As secretárias de Estado de Administração Penitenciária (Seap), Maria Rosa Lo Duca Nebel, e de Educação, Roberta Barreto de Oliveira, são aguardadas na Assembleia Legislativa do Rio (Alerj), nesta quinta-feira (01/06). Elas foram acionadas pela Comissão de Educação para prestarem esclarecimentos sobre a iniciativa de enviarem equipamentos eletrônicos para os detentos do Complexo de Bangu. Na semana passada, o presidente do colegiado, deputado Alan Lopes (PL), ingressou com uma ação popular na Justiça para suspender o andamento do processo.
No dia 18, por intermédio do projeto “Cultura Maker”, da Secretaria de Educação, foi anunciado que 19 escolas da Seap seriam contempladas com televisões Smart de tecnologia 4k, óculos de realidade virtual, computadores, impressoras, câmeras fotográficas, caneta 3D e Videogame Playstation 5. Os eletrônicos faziam parte do projeto educacional, e a parceria entre as pastas tinha por objetivo equipar as unidades prisionais para que os detentos alunos dos cursos tivessem contato com a cultura digital. O problema é que a entrada de eletrônicos no presídio é proibida.
A medida causou polêmica e a lista de equipamentos foi refeita, pois internamente a própria Seap alertou sobre o risco de o acesso à rede de internet causar transtorno à segurança penitenciária. Na ação movida pelo deputado, ele justifica que o envio de eletrônicos a detentos é inadequado, uma vez que muitos estudantes da rede pública não teriam acesso ao programa que propõe equipar as escolas com espaços pedagógicos e recursos inovadores, os chamados “Espaços Maker” ou “Salas Maker”, onde os alunos têm contato com tecnologia, fotografia e produção audiovisual.
A ideia inicial era convocar as secretárias, mas os deputados da Comissão de Educação optaram pelo convite. Até porque na última vez em que Maria Rosa foi convocada pela Alerj, houve um grande mal-estar com o governo pela forma como foi tratada pelos parlamentares. Chegou-se a pensar em chamar até mesmo o subsecretário de Administração da Seap, Alexander de Carvalho Maia, que teria insistido na liberação dos equipamentos, mas os parlamentares mudaram o cronograma e optaram pelos titulares da pasta.
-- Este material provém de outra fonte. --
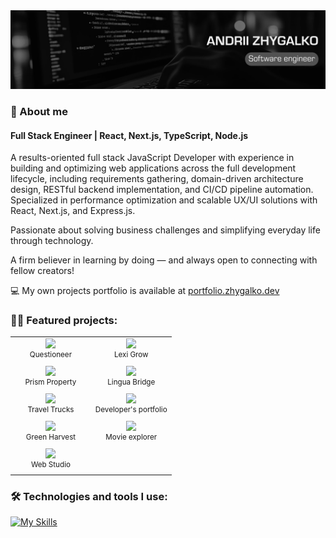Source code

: <img src ="./public/header_image.jpg" />

### 💬 About me

#### Full Stack Engineer | React, Next.js, TypeScript, Node.js

A results-oriented full stack JavaScript Developer with experience in building and optimizing web applications across the full development lifecycle, including requirements gathering, domain-driven architecture design, RESTful backend implementation, and CI/CD pipeline automation. Specialized in performance optimization and scalable UX/UI solutions with React, Next.js, and Express.js.

Passionate about solving business challenges and simplifying everyday life through technology.

A firm believer in learning by doing — and always open to connecting with fellow creators!

💻 My own projects portfolio is available at [portfolio.zhygalko.dev](https://portfolio.zhygalko.dev/)

### 👨‍💻 Featured projects:

<table width="100%" border="0" cellpadding="10" cellspacing="0">
<tr>
  <td width="50%" align="center">
    <a href="https://github.com/andrii-zhygalko/questioneer">
      <img width="100%" src="https://repository-images.githubusercontent.com/952176317/c7b5b6b1-f44a-453e-b6b6-8bd4b1fc4a83">
    </a>
    <br>
    <sup>Questioneer</sup>
  </td>
  <td width="50%" align="center">
    <a href="https://github.com/andrii-zhygalko/lexi_grow">
      <img width="100%" src="https://repository-images.githubusercontent.com/926311848/23aade93-f4d5-46e0-a7c1-6f95ddabb85d">
    </a>
    <br>
    <sup>Lexi Grow</sup>
  </td>
</tr>
<tr>
  <td width="50%" align="center">
    <a href="https://github.com/andrii-zhygalko/prism-property">
      <img width="100%" src="https://repository-images.githubusercontent.com/948725958/9d1bd2a7-892b-4b94-a046-e467a12acff4">
    </a>
    <br>
    <sup>Prism Property</sup>
  </td>
  <td width="50%" align="center">
    <a href="https://github.com/andrii-zhygalko/LinguaBridge">
      <img width="100%" src="https://repository-images.githubusercontent.com/912566758/f5da7bad-44ed-46bd-8adb-4b3260a2e718">
    </a>
    <br>
    <sup>Lingua Bridge</sup>
  </td>
</tr>
<tr>
  <td width="50%" align="center">
    <a href="https://github.com/andrii-zhygalko/campers">
      <img width="100%" src="https://repository-images.githubusercontent.com/895317136/eaf6bb2c-60d6-4375-9f26-841e0b948579">
    </a>
    <br>
    <sup>Travel Trucks</sup>
  </td>
  <td width="50%" align="center">
    <a href="https://github.com/andrii-zhygalko/project_myResume">
      <img width="100%" src="https://repository-images.githubusercontent.com/813830678/ef0980bb-9873-495b-bfe7-e983f68d4335">
    </a>
    <br>
    <sup>Developer's portfolio</sup>
  </td>
</tr>
<tr>
  <td width="50%" align="center">
    <a href="https://github.com/andrii-zhygalko/project-vegetables24">
      <img width="100%" src="https://repository-images.githubusercontent.com/763606697/84093de4-4cb9-492d-91e3-730d986048fe">
    </a>
    <br>
    <sup>Green Harvest</sup>
  </td>
  <td width="50%" align="center">
    <a href="https://github.com/andrii-zhygalko/goit-react-hw-05/">
      <img width="100%" src="https://repository-images.githubusercontent.com/833823730/7b8d12f1-255a-46b8-a156-d5ac76bf4870">
    </a>
    <br>
    <sup>Movie explorer</sup>
  </td>
</tr>
<tr>
  <td width="50%" align="center">
    <a href="https://github.com/andrii-zhygalko/goit-markup-hw-06/">
      <img width="100%" src="https://repository-images.githubusercontent.com/760695919/33ee092c-4ea2-4080-9b35-462c131d9a42">
    </a>
    <br>
    <sup>Web Studio</sup>
  </td>
  <td width="50%" align="center">
    </td>
</tr>
</table>

### 🛠️ Technologies and tools I use:

[![My Skills](https://skillicons.dev/icons?i=html,css,js,ts,react,nodejs,redux,next,prisma,express,aws,firebase,mongo,postgres,tailwind)](https://skillicons.dev)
A base do governo na Alerj vem pressionando a gestão da Seap desde o início do mês, quando convocou a secretária Maria Rosa Nebel pela Comissão de Segurança para falar sobre o problema com os concursados ainda não convocados. Na audiência, no entanto, revelou que as 33 cantinas dos presídios operam sem contrato há quatro anos. Acabou sendo destratada e sofrendo pressão para solucionar o problema. Esse é mais um round da disputa.